Our experiments reveal that all evaluated models are currently far from the ideal state, exhibiting a universal tendency toward overconfidence.
While Kimi-K2.5 achieves best performance on both metrics—recording an ECE of 37.9% and a Slope of 0.550—there remains a significant gap to bridge in the pursuit of "honesty" and "alignment." Enhancing the self-awareness boundaries of multimodal models represents a critical direction for future exploration.

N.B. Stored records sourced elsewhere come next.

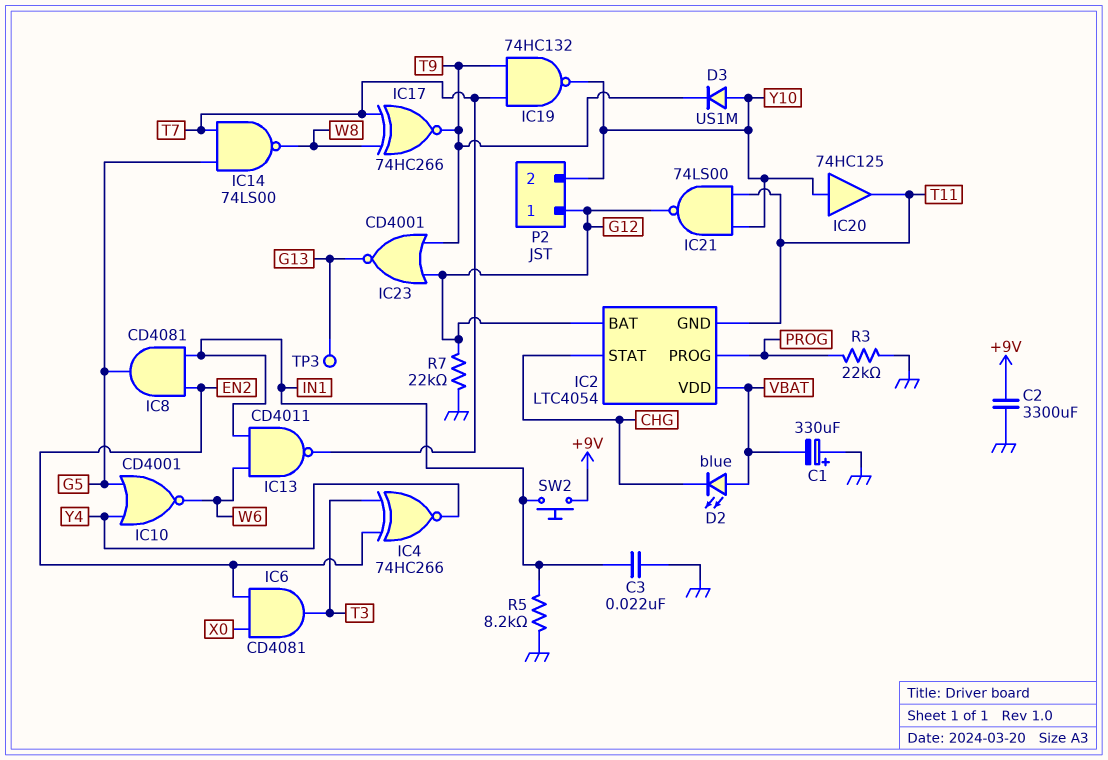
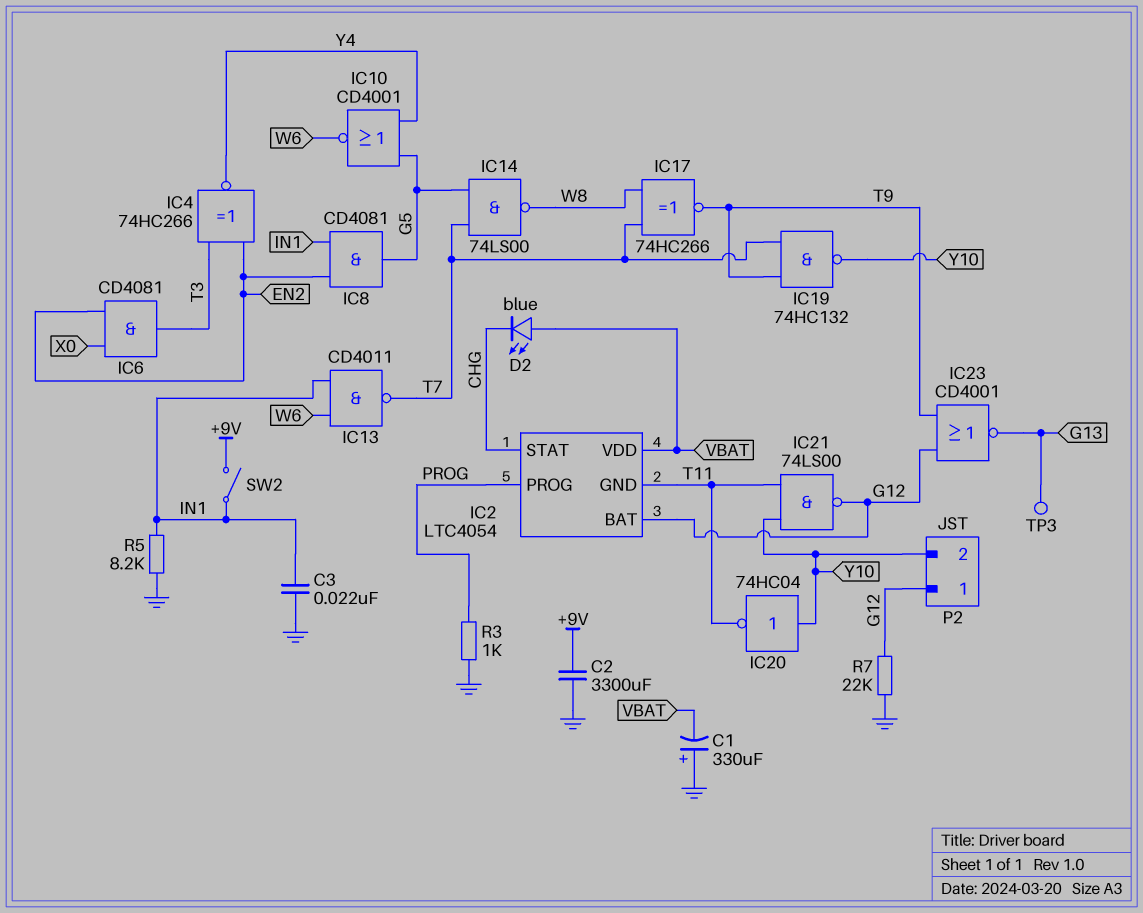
D3: diode US1M (A Y10, K T9) -> none
IC20: buffer 74HC125 (in Y10, out T11) -> NOT 74HC04 (in Y10, out T11)
R3: 22k (GND, PROG) -> 1k (GND, PROG)
SW2: button (+9V, IN1) -> switch (+9V, IN1)

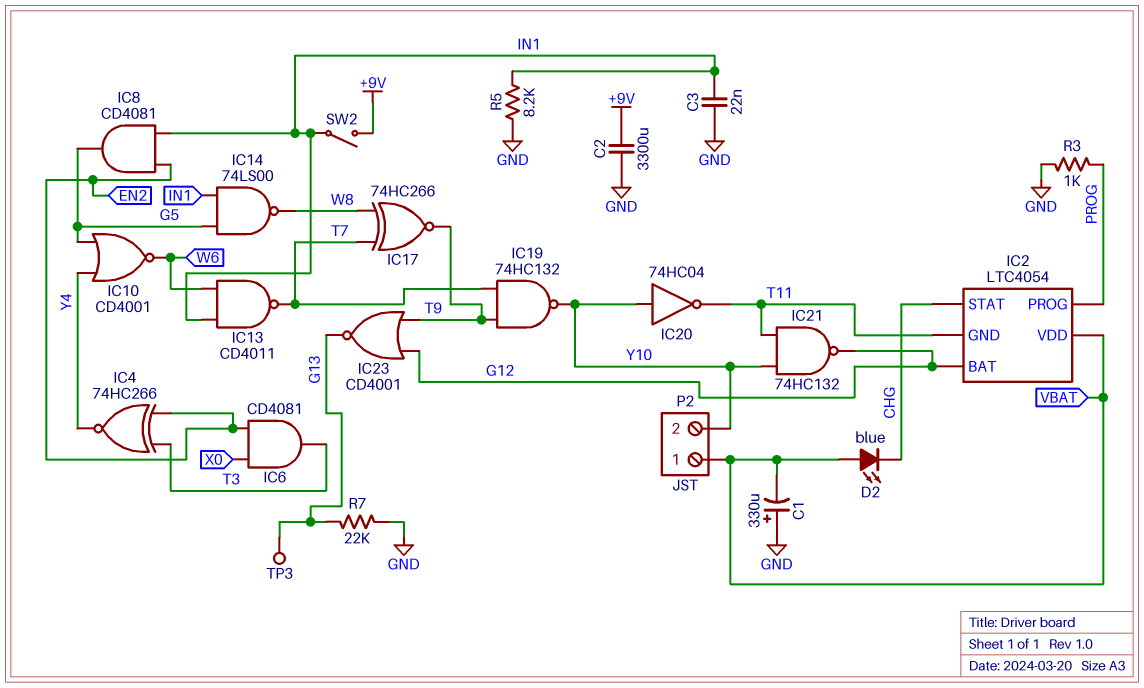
IC14: NAND 74LS00 (in G5, in T7, out W8) -> NAND 74LS00 (in G5, in IN1, out W8)
IC21: NAND 74LS00 (in T11, in Y10, out G12) -> NAND 74HC132 (in T11, in Y10, out G12)
P2 pin 1: G12 -> VBAT
R7: 22k (G12, GND) -> 22k (G13, GND)

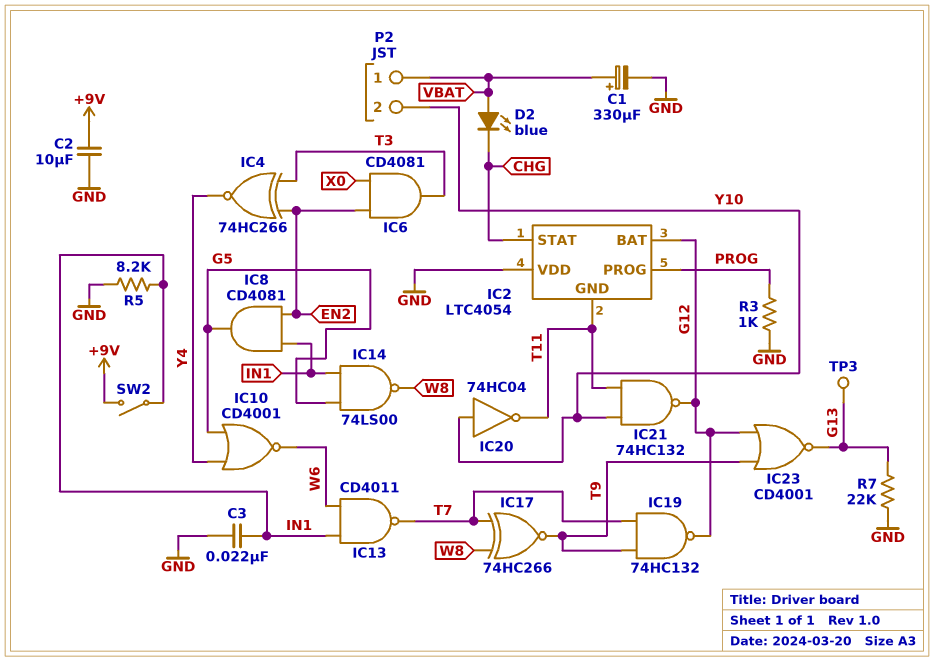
C1: 330uF (plus GND, minus VBAT) -> 330uF (plus VBAT, minus GND)
C2: 3300uF (+9V, GND) -> 10uF (+9V, GND)
IC2 pin VDD: VBAT -> GND
IC19: NAND 74HC132 (in T7, in T9, out Y10) -> NAND 74HC132 (in T7, in T9, out G12)

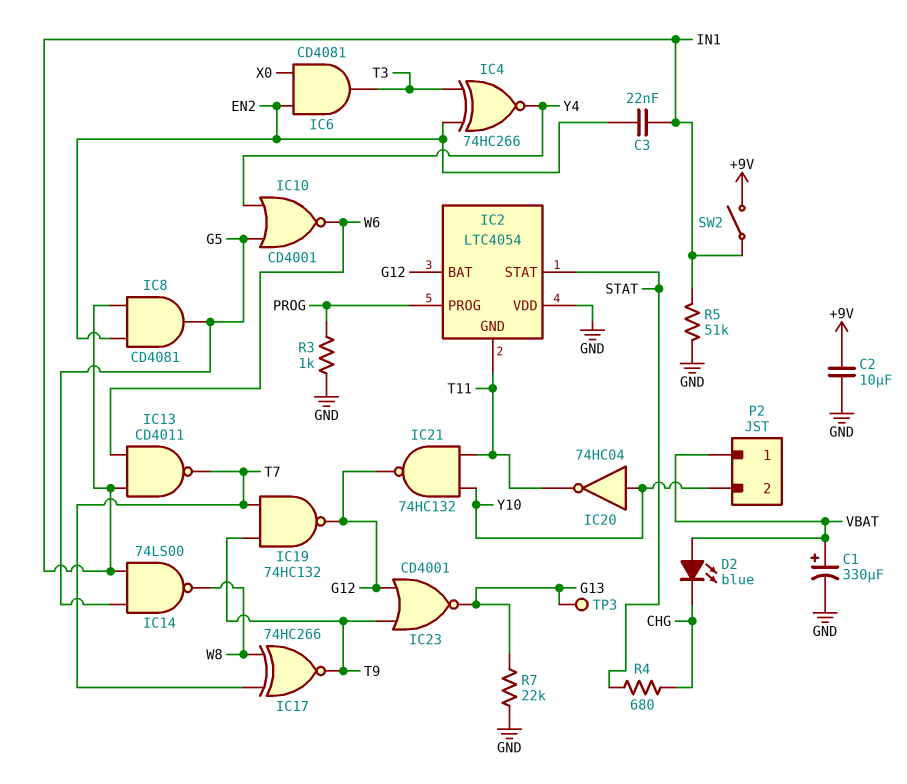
C3: 22nF (GND, IN1) -> 22nF (EN2, IN1)
IC2 pin STAT: CHG -> STAT
R4: none -> 680 (CHG, STAT)
R5: 8.2k (GND, IN1) -> 51k (GND, IN1)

WorldVQA is a simple but challenging benchmark for evaluating the atomic visual knowledge of frontier models. Improving performance on WorldVQA is a necessary step for the next generation of AI agents. We are open-sourcing the WorldVQA dataset and evaluation scripts to help the community address the visual knowledge gap.